The National Museum of American Jewish History hosted a webinar about the book, “The Holocaust in North Africa,” on April 9. Josh Perelman, NMAJH’s chief curator, interviewed the two scholars about pre-war Jewish life in North Africa, the impact of colonialism and fascism on the region and the research they conducted for the project.


Boum, associate professor of anthropology at UCLA, said most North African countries were under the colonial rule of European powers on the eve of WWII. France controlled Algeria, Tunisia and northern Morocco, Italy controlled Libya and Spain controlled southern Morocco. He estimated between 480,000 and 500,000 Jews lived in these countries.

Stein said these Jews were a diverse population that migrated from different regions, spoke different languages, came from different classes of society and participated in different political movements. Some Jews in urban centers adopted European lifestyles, while others lived more traditionally.

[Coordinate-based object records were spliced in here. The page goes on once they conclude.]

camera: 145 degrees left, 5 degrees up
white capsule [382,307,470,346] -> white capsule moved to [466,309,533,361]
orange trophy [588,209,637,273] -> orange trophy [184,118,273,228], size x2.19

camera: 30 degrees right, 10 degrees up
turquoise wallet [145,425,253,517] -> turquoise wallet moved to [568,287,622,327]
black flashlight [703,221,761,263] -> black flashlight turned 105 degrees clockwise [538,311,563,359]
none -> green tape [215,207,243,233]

Since the North African countries had Muslim majority populations, as well as settler colonialists from Europe, Jews had varying relationships with their neighbors. Some lived among Muslims and Christians, others stayed in mostly Jewish communities.

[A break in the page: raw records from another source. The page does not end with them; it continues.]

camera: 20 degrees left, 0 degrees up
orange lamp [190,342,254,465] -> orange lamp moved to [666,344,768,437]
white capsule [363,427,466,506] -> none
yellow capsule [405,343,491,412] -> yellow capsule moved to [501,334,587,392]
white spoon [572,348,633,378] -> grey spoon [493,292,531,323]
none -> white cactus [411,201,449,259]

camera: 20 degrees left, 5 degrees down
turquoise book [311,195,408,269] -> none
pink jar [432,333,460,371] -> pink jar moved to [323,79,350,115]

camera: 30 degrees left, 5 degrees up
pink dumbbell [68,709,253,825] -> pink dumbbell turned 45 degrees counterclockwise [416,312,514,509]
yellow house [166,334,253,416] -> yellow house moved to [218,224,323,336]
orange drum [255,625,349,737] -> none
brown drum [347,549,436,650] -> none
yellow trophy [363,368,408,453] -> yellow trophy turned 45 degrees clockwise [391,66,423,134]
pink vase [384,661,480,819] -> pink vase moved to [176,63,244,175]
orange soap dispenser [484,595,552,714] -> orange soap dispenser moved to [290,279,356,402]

Perelman asked the speakers about North African Jews’ rights and how European politics impacted their standing. Stein said their legal status was determined by colonial ruling countries.

“North Africa is unique in the context of second World War Holocaust stories in that it is…a place where fascism and colonialism are not only intersecting, but reverberating off of each other in interesting ways,” Stein said.

Since Tunisia and Morocco were protectorates of France, neither Muslims nor Jews were offered citizenship. This was also true for colonial subjects in Libya. Since Algeria was considered a department of France, Jews were offered citizenship, but Muslims were not.

This meant that when fascist governments began issuing anti-Semitic laws stripping Jews of their rights, Jews in North Africa felt the impact differently. In some countries, Boum said, Jews were ordered to move back to the traditionally Jewish neighborhoods where they previously were forced to live, known as mellah in Morocco and hara in Tunisia. Some countries also confiscated property owned by Jews and restricted them from employment in educational institutions and other industries.

In southern Morocco, where Boum conducted many of his interviews, he found that several laws were not applied because administrators from the Vichy regime, France’s fascist government, realized that preventing Jews from continuing their occupations as peddlers, merchants and artisans would destroy the region’s economy. As a result, many Jews moved from countries like Algeria to Morocco, where they would have more opportunities.

Stein said that North African Jews were part of the Nazi’s calculus of global Jewry to exterminate, and some were deported to Europe and killed in concentration camps. However, while many North African Jews had their rights stripped away like their European counterparts, there was no centralized effort to exterminate them.

Instead, the Vichy regime sent them to labor camps, along with Muslims deemed enemies of the state for their political affiliations, Spanish Civil War soldiers who fought against fascism, French Foreign Legion soldiers and European refugees. In Tunisia, Jewish men and boys were interned and forced to work on infrastructure projects.

During his research, Boum discovered he had a personal connection to the camps: When he visited the site of a mining camp located near his home village in Morocco, he learned that his father and other locals had worked there.

“I’ve always thought about it as something that connects me indirectly to the history of these European refugees, Jewish or non-Jewish,” he said.